Sounding the alarm on the increasing difficulty and unpredictability of medical product development, the report concluded that collective action was needed to modernize scientific and technical tools--and harness information technology to evaluate and predict the safety, effectiveness, and manufacturability of medical products. The report called for a nationwide effort to identify specific activities all along the critical path of medical product development and use, which, if undertaken,would help modernize the critical path sciences. 

In March 2006, HHS Secretary Leavitt and FDA's Commissioner announced the release of FDA’s Critical Path Opportunities List. The List, which was developed with broad contribution from the public, described areas in which the product development sciences had the greatest need for improvement. 

It listed 76 tangible examples of areas where new scientific discoveries—in fields like genomics, imaging, and bioinformatics (the analysis of biological information using computers and statistical techniques)--could be applied during development to improve the accuracy of the tests that predict the safety and efficacy of potential medical products.

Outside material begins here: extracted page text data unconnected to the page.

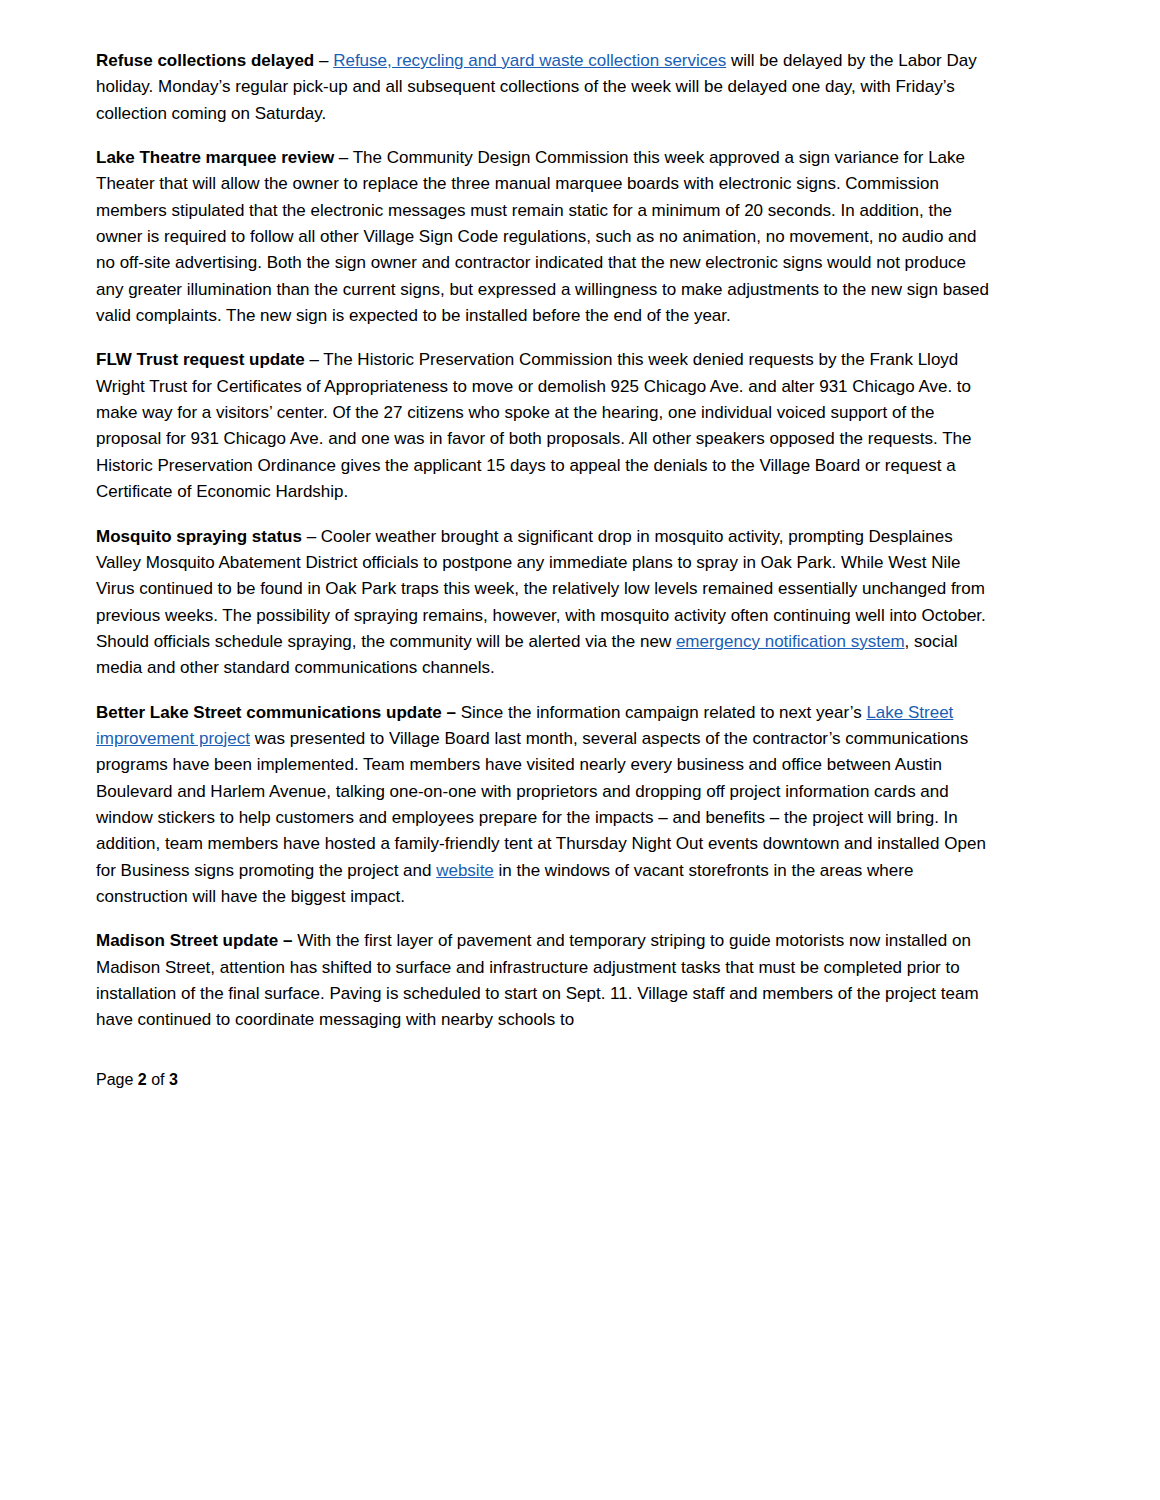Refuse collections delayed – Refuse, recycling and yard waste collection services will be delayed by the Labor Day holiday. Monday’s regular pick-up and all subsequent collections of the week will be delayed one day, with Friday’s collection coming on Saturday.
Lake Theatre marquee review – The Community Design Commission this week approved a sign variance for Lake Theater that will allow the owner to replace the three manual marquee boards with electronic signs. Commission members stipulated that the electronic messages must remain static for a minimum of 20 seconds. In addition, the owner is required to follow all other Village Sign Code regulations, such as no animation, no movement, no audio and no off-site advertising. Both the sign owner and contractor indicated that the new electronic signs would not produce any greater illumination than the current signs, but expressed a willingness to make adjustments to the new sign based valid complaints. The new sign is expected to be installed before the end of the year.
FLW Trust request update – The Historic Preservation Commission this week denied requests by the Frank Lloyd Wright Trust for Certificates of Appropriateness to move or demolish 925 Chicago Ave. and alter 931 Chicago Ave. to make way for a visitors’ center. Of the 27 citizens who spoke at the hearing, one individual voiced support of the proposal for 931 Chicago Ave. and one was in favor of both proposals. All other speakers opposed the requests. The Historic Preservation Ordinance gives the applicant 15 days to appeal the denials to the Village Board or request a Certificate of Economic Hardship.
Mosquito spraying status – Cooler weather brought a significant drop in mosquito activity, prompting Desplaines Valley Mosquito Abatement District officials to postpone any immediate plans to spray in Oak Park. While West Nile Virus continued to be found in Oak Park traps this week, the relatively low levels remained essentially unchanged from previous weeks. The possibility of spraying remains, however, with mosquito activity often continuing well into October. Should officials schedule spraying, the community will be alerted via the new emergency notification system, social media and other standard communications channels.
Better Lake Street communications update – Since the information campaign related to next year’s Lake Street improvement project was presented to Village Board last month, several aspects of the contractor’s communications programs have been implemented. Team members have visited nearly every business and office between Austin Boulevard and Harlem Avenue, talking one-on-one with proprietors and dropping off project information cards and window stickers to help customers and employees prepare for the impacts – and benefits – the project will bring. In addition, team members have hosted a family-friendly tent at Thursday Night Out events downtown and installed Open for Business signs promoting the project and website in the windows of vacant storefronts in the areas where construction will have the biggest impact.
Madison Street update – With the first layer of pavement and temporary striping to guide motorists now installed on Madison Street, attention has shifted to surface and infrastructure adjustment tasks that must be completed prior to installation of the final surface. Paving is scheduled to start on Sept. 11. Village staff and members of the project team have continued to coordinate messaging with nearby schools to
Page 2 of 3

Following the report's release, FDA launched a major drive to facilitate collaborations with all stakeholders to tackle identified issues. During 2006 and 2007, numerous innovative projects were undertaken as part of CPI.

CPI's Widening Scope

The impact of 21st century challenges

Globalization, rapidly evolving technologies, and emerging areas of science are having an increasing impact on all FDA-regulated products. For this reason, CPI has gradually expanded its scope, leveraging the knowledge we've gained from new scientific fields to enhance the tools FDA uses to evaluate veterinary products, food, and food ingredients (e.g. new rapid tests to determine biological and chemical contamination of animal-derived foods). Complex new technologies, such as genetically engineered plants and animals, and cloning, are bringing new challenges to veterinary medicine that require sophisticated, cross-disciplinary scientific evaluation.

Moving to a fully integrated electronic infrastructure

New bioinformatics approaches are making it possible for us to put in place the cutting-edge information systems that are critical to supporting medical innovation and public health safety. CPI's 2008 Annual Report highlights the work FDA and its collaborators have done to move toward a flexible, fully integrated electronic infrastructure that is capable of receiving and managing crucial product data in real time! These projects are streamlining the information tracking systems for all FDA-regulated products, including reporting of adverse events and tracking human and animal food contamination.

CPI -- FDA's National Strategy for Driving Innovation

The Critical Path Initiative has become the main engine behind FDA's drive to create 21st century tools and methods for monitoring food, medicines, and treatment approaches. In the short time since its inception, the Initiative has seen the number of its projects grow from 40 in 2006 to 95 in 2009. FDA is building on its unique position to collaborate  with other federal agencies, patient groups, academic researchers, industry, and other stakeholders to identify areas ripe for improvement and to coordinate, develop, and/or disseminate solutions to scientific hurdles that are impairing the efficiency of developing and evaluating FDA regulated products.

As existing resources allow, we are continuing to initiate partnerships to address some of these priority scientific hurdles. We have posted descriptions of some of our Critical Path activities on this Web site (see the Critical Path Follow-up list), and we will be adding new activities as they begin to take shape [Critical Path Opportunities Initiated During 2006]. It is these kinds of activities that are moving the critical path sciences into the 21st century.

FDA will continue to provide leadership and coordination to this important effort. The Critical Path Initiative is one of the Agency’s top priorities. "The Critical Path Initiative is the vehicle that will take us into the 21st century," said Dr. Von Eschenbach, Commissioner of FDA. "It is fostering strong, sustained scientific advances that will enhance the health and well-being of all Americans."